WHAT YOU SHOULD DO: Below are some lines of data. Return all of them as they are.

GIVEN RECORDS:
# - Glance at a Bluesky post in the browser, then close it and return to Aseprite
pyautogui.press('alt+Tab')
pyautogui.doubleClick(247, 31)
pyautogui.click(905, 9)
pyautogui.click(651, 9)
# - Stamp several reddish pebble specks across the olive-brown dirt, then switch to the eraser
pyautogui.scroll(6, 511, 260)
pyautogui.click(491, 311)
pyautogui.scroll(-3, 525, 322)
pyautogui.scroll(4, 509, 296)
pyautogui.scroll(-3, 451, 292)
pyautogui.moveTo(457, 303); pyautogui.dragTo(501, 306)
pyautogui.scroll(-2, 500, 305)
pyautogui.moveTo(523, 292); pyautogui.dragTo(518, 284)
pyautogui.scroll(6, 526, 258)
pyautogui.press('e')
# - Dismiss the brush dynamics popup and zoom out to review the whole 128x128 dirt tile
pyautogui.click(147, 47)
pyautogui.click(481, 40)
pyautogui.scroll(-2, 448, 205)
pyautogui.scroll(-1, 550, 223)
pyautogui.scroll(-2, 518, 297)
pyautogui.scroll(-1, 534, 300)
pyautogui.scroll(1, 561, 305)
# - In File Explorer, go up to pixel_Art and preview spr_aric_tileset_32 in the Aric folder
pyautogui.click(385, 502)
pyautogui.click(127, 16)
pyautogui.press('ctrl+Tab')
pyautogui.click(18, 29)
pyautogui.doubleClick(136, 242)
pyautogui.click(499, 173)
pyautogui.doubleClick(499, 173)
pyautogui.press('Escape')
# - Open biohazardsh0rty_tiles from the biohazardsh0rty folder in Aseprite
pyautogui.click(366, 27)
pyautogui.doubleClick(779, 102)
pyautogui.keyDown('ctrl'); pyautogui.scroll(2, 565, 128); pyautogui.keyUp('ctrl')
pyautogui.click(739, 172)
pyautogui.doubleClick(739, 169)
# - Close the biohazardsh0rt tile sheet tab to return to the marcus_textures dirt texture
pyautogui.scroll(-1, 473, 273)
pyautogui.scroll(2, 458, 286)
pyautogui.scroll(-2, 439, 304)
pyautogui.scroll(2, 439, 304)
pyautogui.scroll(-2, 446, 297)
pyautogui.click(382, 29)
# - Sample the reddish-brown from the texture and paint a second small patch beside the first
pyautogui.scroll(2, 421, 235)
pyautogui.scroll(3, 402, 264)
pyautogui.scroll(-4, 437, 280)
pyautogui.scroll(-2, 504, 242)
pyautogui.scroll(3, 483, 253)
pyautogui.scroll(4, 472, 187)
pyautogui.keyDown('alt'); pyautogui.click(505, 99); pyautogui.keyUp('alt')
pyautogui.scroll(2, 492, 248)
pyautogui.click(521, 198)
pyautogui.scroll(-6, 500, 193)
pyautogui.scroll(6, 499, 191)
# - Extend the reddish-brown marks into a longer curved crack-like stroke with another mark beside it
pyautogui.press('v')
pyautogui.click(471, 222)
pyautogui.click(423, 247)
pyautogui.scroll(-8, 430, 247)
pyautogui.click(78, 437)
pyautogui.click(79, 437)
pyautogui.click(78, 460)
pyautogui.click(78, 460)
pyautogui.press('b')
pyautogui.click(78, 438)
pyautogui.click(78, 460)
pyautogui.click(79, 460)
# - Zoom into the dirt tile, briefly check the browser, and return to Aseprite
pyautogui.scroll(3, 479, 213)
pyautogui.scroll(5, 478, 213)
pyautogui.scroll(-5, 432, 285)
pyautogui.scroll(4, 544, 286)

TASK OUTPUT:
# - Glance at a Bluesky post in the browser, then close it and return to Aseprite
pyautogui.press('alt+Tab')
pyautogui.doubleClick(247, 31)
pyautogui.click(905, 9)
pyautogui.click(651, 9)
# - Stamp several reddish pebble specks across the olive-brown dirt, then switch to the eraser
pyautogui.scroll(6, 511, 260)
pyautogui.click(491, 311)
pyautogui.scroll(-3, 525, 322)
pyautogui.scroll(4, 509, 296)
pyautogui.scroll(-3, 451, 292)
pyautogui.moveTo(457, 303); pyautogui.dragTo(501, 306)
pyautogui.scroll(-2, 500, 305)
pyautogui.moveTo(523, 292); pyautogui.dragTo(518, 284)
pyautogui.scroll(6, 526, 258)
pyautogui.press('e')
# - Dismiss the brush dynamics popup and zoom out to review the whole 128x128 dirt tile
pyautogui.click(147, 47)
pyautogui.click(481, 40)
pyautogui.scroll(-2, 448, 205)
pyautogui.scroll(-1, 550, 223)
pyautogui.scroll(-2, 518, 297)
pyautogui.scroll(-1, 534, 300)
pyautogui.scroll(1, 561, 305)
# - In File Explorer, go up to pixel_Art and preview spr_aric_tileset_32 in the Aric folder
pyautogui.click(385, 502)
pyautogui.click(127, 16)
pyautogui.press('ctrl+Tab')
pyautogui.click(18, 29)
pyautogui.doubleClick(136, 242)
pyautogui.click(499, 173)
pyautogui.doubleClick(499, 173)
pyautogui.press('Escape')
# - Open biohazardsh0rty_tiles from the biohazardsh0rty folder in Aseprite
pyautogui.click(366, 27)
pyautogui.doubleClick(779, 102)
pyautogui.keyDown('ctrl'); pyautogui.scroll(2, 565, 128); pyautogui.keyUp('ctrl')
pyautogui.click(739, 172)
pyautogui.doubleClick(739, 169)
# - Close the biohazardsh0rt tile sheet tab to return to the marcus_textures dirt texture
pyautogui.scroll(-1, 473, 273)
pyautogui.scroll(2, 458, 286)
pyautogui.scroll(-2, 439, 304)
pyautogui.scroll(2, 439, 304)
pyautogui.scroll(-2, 446, 297)
pyautogui.click(382, 29)
# - Sample the reddish-brown from the texture and paint a second small patch beside the first
pyautogui.scroll(2, 421, 235)
pyautogui.scroll(3, 402, 264)
pyautogui.scroll(-4, 437, 280)
pyautogui.scroll(-2, 504, 242)
pyautogui.scroll(3, 483, 253)
pyautogui.scroll(4, 472, 187)
pyautogui.keyDown('alt'); pyautogui.click(505, 99); pyautogui.keyUp('alt')
pyautogui.scroll(2, 492, 248)
pyautogui.click(521, 198)
pyautogui.scroll(-6, 500, 193)
pyautogui.scroll(6, 499, 191)
# - Extend the reddish-brown marks into a longer curved crack-like stroke with another mark beside it
pyautogui.press('v')
pyautogui.click(471, 222)
pyautogui.click(423, 247)
pyautogui.scroll(-8, 430, 247)
pyautogui.click(78, 437)
pyautogui.click(79, 437)
pyautogui.click(78, 460)
pyautogui.click(78, 460)
pyautogui.press('b')
pyautogui.click(78, 438)
pyautogui.click(78, 460)
pyautogui.click(79, 460)
# - Zoom into the dirt tile, briefly check the browser, and return to Aseprite
pyautogui.scroll(3, 479, 213)
pyautogui.scroll(5, 478, 213)
pyautogui.scroll(-5, 432, 285)
pyautogui.scroll(4, 544, 286)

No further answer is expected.